People used to conceive of “online extremism” as distinct from the extremism that took form in the physical world. If anything, the racism and bigotry on internet message boards felt a little less dangerous than the prospect of Ku Klux Klan marches or skinhead rallies.
Now, online extremism is just regular extremism on steroids. There is no offline equivalent of the experience of being algorithmically nudged toward a more strident version of your existing beliefs, or having an invisible hand steer you from gaming videos to neo-Nazism. The Internet is now the place where the seeds of extremism are planted and watered, where platform incentives guide creators toward the ideological poles, and where people with hateful and violent beliefs can find and feed off one another.
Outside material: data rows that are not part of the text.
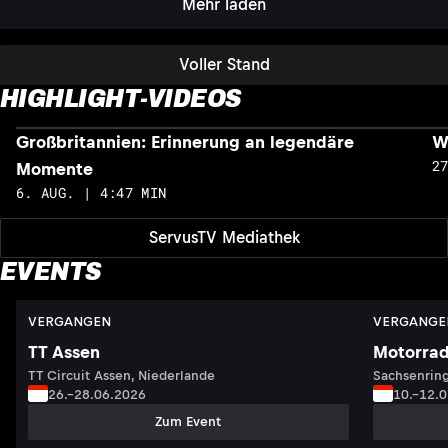
Mehr laden
Voller Stand
HIGHLIGHT-VIDEOS
Großbritannien: Erinnerung an legendäre
W
2
Momente
6. AUG. | 4:47 MIN
ServusTV Mediathek
EVENTS
VERGANGEN
VERGANGE
TT Assen
Motorrad
TT Circuit Assen, Niederlande
Sachsenring
26.–28.06.2026
10.–12.
Zum Event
So the pattern continues. People become fluent in the culture of online extremism, they make and consume edgy memes, they cluster and harden. And once in a while, one of them erupts.
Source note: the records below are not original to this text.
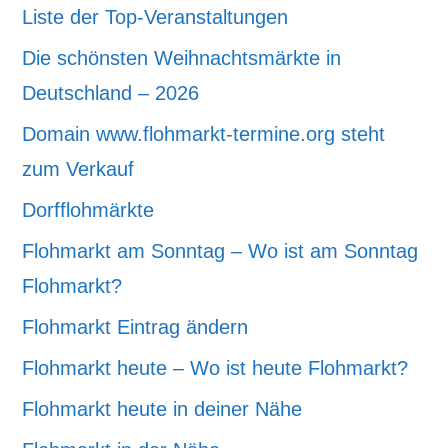
Liste der Top-Veranstaltungen
Die schönsten Weihnachtsmärkte in
Deutschland – 2026
Domain www.flohmarkt-termine.org steht
zum Verkauf
Dorfflohmärkte
Flohmarkt am Sonntag – Wo ist am Sonntag
Flohmarkt?
Flohmarkt Eintrag ändern
Flohmarkt heute – Wo ist heute Flohmarkt?
Flohmarkt heute in deiner Nähe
In the coming days, we should attempt to find meaning in the lives of the victims of the Christchurch attack, and not glorify the attention-grabbing tactics of the gunman. We should also address the specific horror of anti-Muslim violence.
At the same time, we need to understand and address the poisonous pipeline of extremism that has emerged over the past several years, whose ultimate effects are impossible to quantify but clearly far too big to ignore. It’s not going away, and it’s not particularly getting better. We will feel it for years to come.